Monday, Apr. 07, 1986

The Presidency

By Hugh Sidey

Professor Ronald W. Reagan here. He takes off his Gulf of Sidra admiral's hat, his Nicaragua freedom fighter's cap, his space-shuttle captain's helmet, his tax-and-budget reformer's Homburg, his Philippine democracy cockade--and puts on a mortarboard.

Does it in about a quarter of a second. Hasn't much time to spare these days. Slight aw-shucks duck of his head, gentle smile, a glint of fond memory behind his eyes, and for a few minutes he's standing in an old ivy hall someplace and you can almost hear the mellow chords of the glee club float with the fresh breeze through the open window.

The question: After five years in the presidency, what would you tell students about the office?

"I suppose I'd describe it in what I feel about it," says Reagan. "Some people become President. I've never thought of it that way. I think the presidency is an institution over which you have temporary custody and it has to be treated that way."

Odd answer from a man moving fleets and armies, contemplating settlements on the planet Mars, spending a trillion dollars a year. Yet therein may lie an overlooked clue about his leadership. He has never taken power for granted. Never shown arrogance in his position, never preened personally in public, always acted--whether he was right or clearly wrong--in the name of the American people. Reagan does not remove his coat in the Oval Office out of deference to the nation's tradition.

"Presidents that have come in and drastically changed traditional things --selling the yacht or something, not that I'm a yachtsman, as long as I've got my horse I'm happy--but I just have never tried to do anything of that kind because I don't think the presidency belongs to the individual."

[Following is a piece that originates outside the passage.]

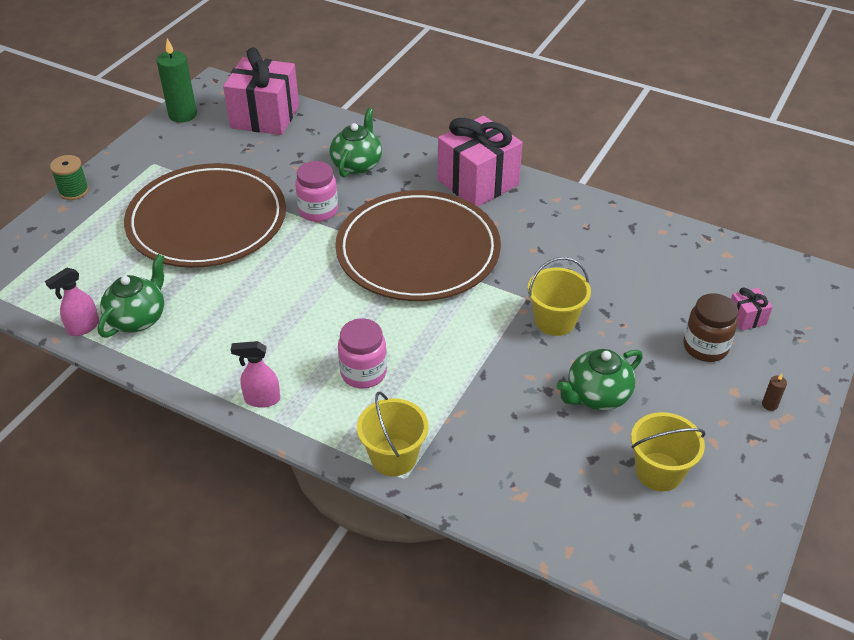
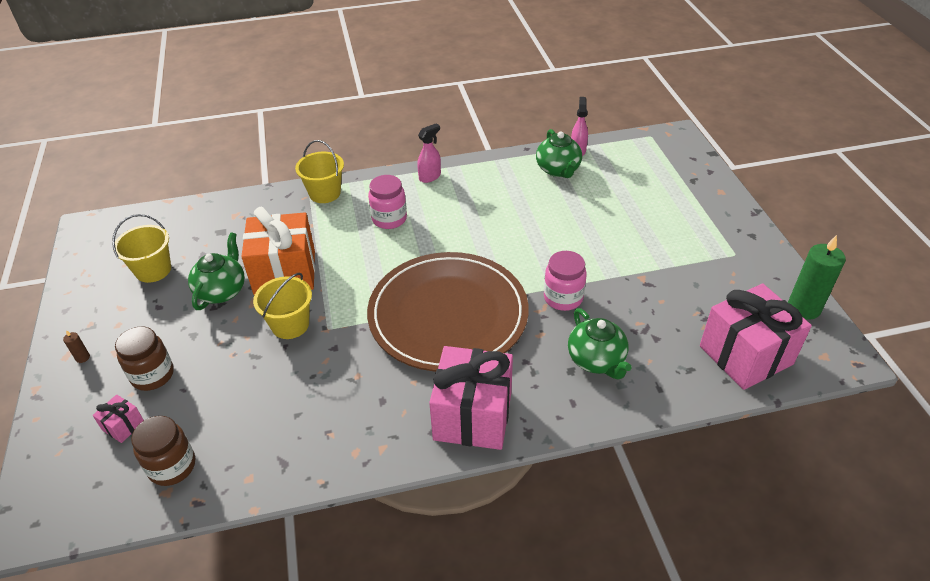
camera: 140 degrees right, 0 degrees up
green spool [50,155,89,200] -> none
brown plate [124,163,286,268] -> none
none -> brown jar [131,416,195,486]
none -> orange gift [241,207,315,295]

Point two from Dr. Reagan (four honorary degrees): "I think I would be tempted to point out to students how in recent years Congresses have tended to try to curb and take away from the presidency some of the prerogatives that belong there--the handling of foreign policy and so forth--and placed restrictions on the office that in effect would have foreign policy determined by a committee of 535."

Right on the scholarly mark. Reagan's experience and intuition tell him the same things many scholars are finding from their study in the library stacks. To make Government smaller and more efficient, the presidency may need more power to trim here and discard there. To make Government more effective, the presidency may need more freedom for action before crises develop.

Professor Reagan warms to his lecture. Another point, before he goes back to Libya or Central America or the budget billions: "I think one of the things I'm happiest about is that after 50 years of almost unbroken deficit spending, with this great growth in the social reforms and so forth there is total change in the debate that goes on in Government and in the Congress particularly, a debate of how to bring down spending, how to curb the deficit."

Teachers talk like that, in broad concepts. Presidents rarely do. Could this period be called the Reagan Age? No, the President protests. But the professor goes back to lecture point one: "I wouldn't be so bold as to put my name on it, but I think it represents a drastic change in the view of the Federal Government."

In scholarly tradition, an important footnote: "I would also tell the students that I've enjoyed the job. And some nights you go home feeling ten feet tall I've had a fair sprinkling of them." Mortarboard comes off. Professor departs. The President looks ahead three years, grins, rubs his hands, says, "I wouldn't know how to coast."